Cities for Life Nov. 30
November 18, 2021 • Savanna Kearney

Sister Helen Prejean will be the keynote speaker via Zoom at the Cities for Life event at 7 p.m. Nov. 30 at St. Joseph Catholic Church, Jacksonville.

Her ministry began in 1982 when she began corresponding with Patrick Sonnier at Louisiana State Penitentiary in Angola. She accompanied him to his execution, an experience she shared in “Dead Man Walking,” published in 1993. The book has been turned into a movie starring Sean Penn and Susan Sarandon, an opera, a graphic book and a new interactive module for college classes.

Since then, she has written The Death of Innocents: An Eyewitness Account of Wrongful Executions, published in 2004, and her most recent, River of Fire: My Spiritual Journey, published in 2019.

At 82, Sister Helen is still a nationally known advocate for the abolition of the death penalty, and she continues to minister to death row inmates in her native Louisiana.
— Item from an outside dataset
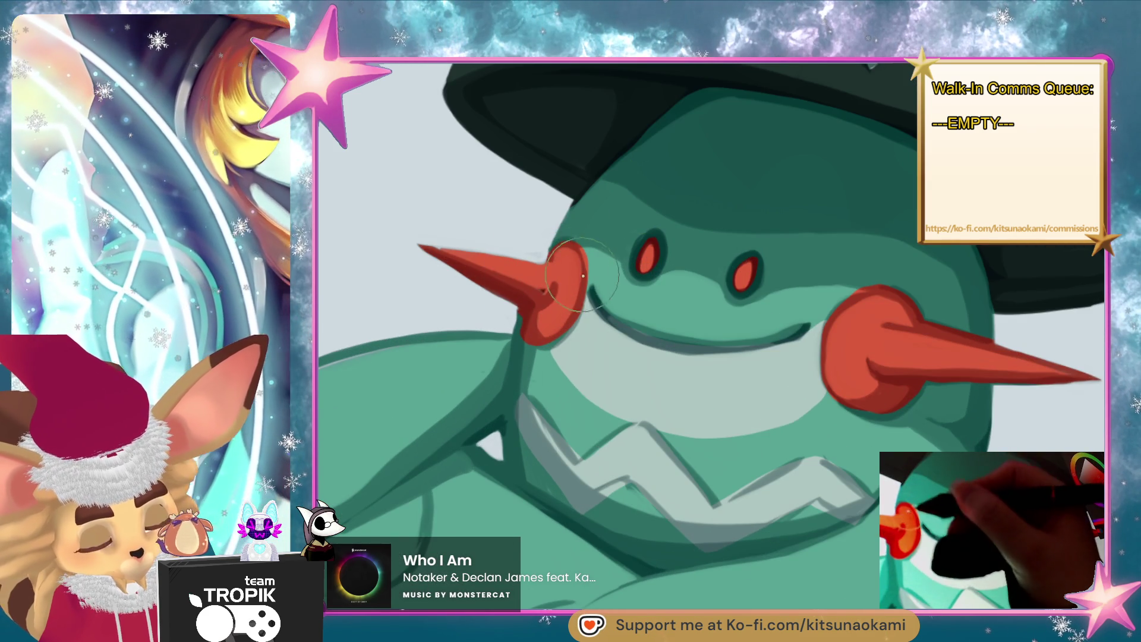
scroll(581, 271, down, 2)
scroll(466, 326, up, 2)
She is currently accompanying Manuel Ortiz, who was convicted in 1994 for murders another man confessed to.

“I am his human contact, his sister, his spiritual advisor,” Sister Helen said. “It’s been a horrendous journey for him.

Dr. Joseph Thornton, a psychiatrist who has worked extensively with death row inmates since the 1990s, also will speak via Zoom.
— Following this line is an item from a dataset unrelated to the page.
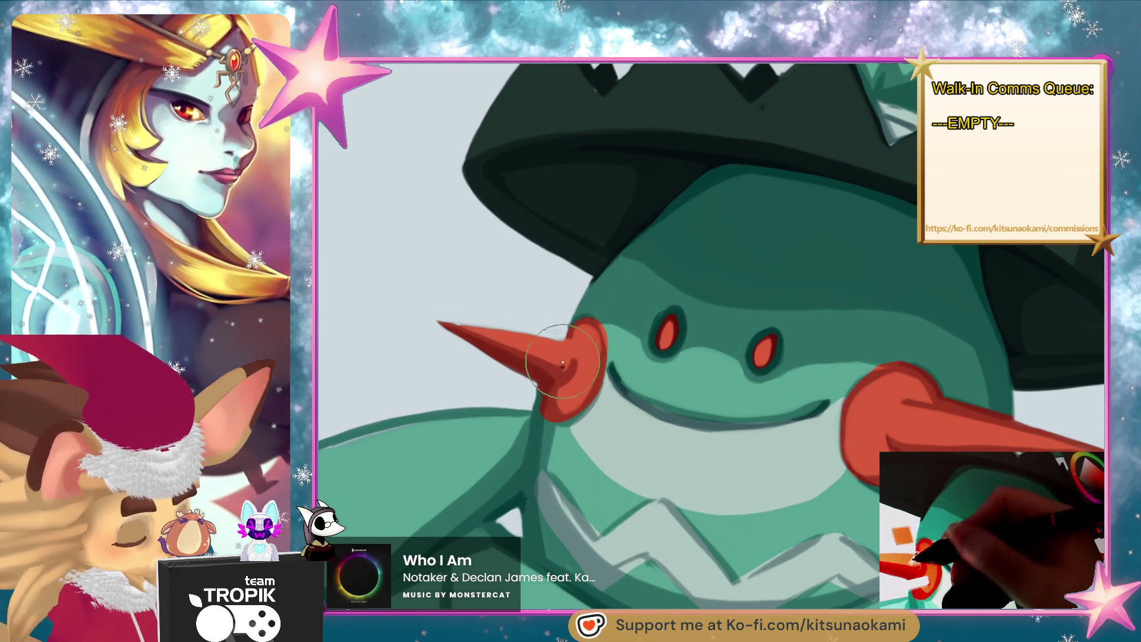
scroll(618, 423, down, 1)
scroll(618, 423, down, 2)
And participants will hear first-hand what it is like to be on death row. Herman Lindsey was wrongfully convicted in 2006 of the robbery and murder of Fort Lauderdale pawnshop owner Joanne Mazzola in 1994.

The case against Lindsey was so flimsy that it was unanimously overturned three years later by the Florida Supreme Court, saying that “the state had failed to produce any evidence in this case, placing Lindsey at the scene of the crime at the time of the murder.”

Lindsey was the 23rd person from Florida’s Death Row to be exonerated. Since then, seven others have been exonerated.

“I consider myself living a life sentence because of the murder,” Lindsey said. “Every time I apply for a job or try to rent an apartment, they do a background check, and it always comes up. Even though I was exonerated, just the fact that you were arrested, people are unwilling to give you a chance.”

Lindsey, who has a family, supports himself by giving speeches about his experience. He is on the boards of Witness to Innocence, Floridians for Alternatives to the Death Penalty, and hosts an online show, Cruel Justice.

Lindsey has trained to become a private investigator, but he cannot get a license because 12 years after his exoneration, his civil rights still have not been restored.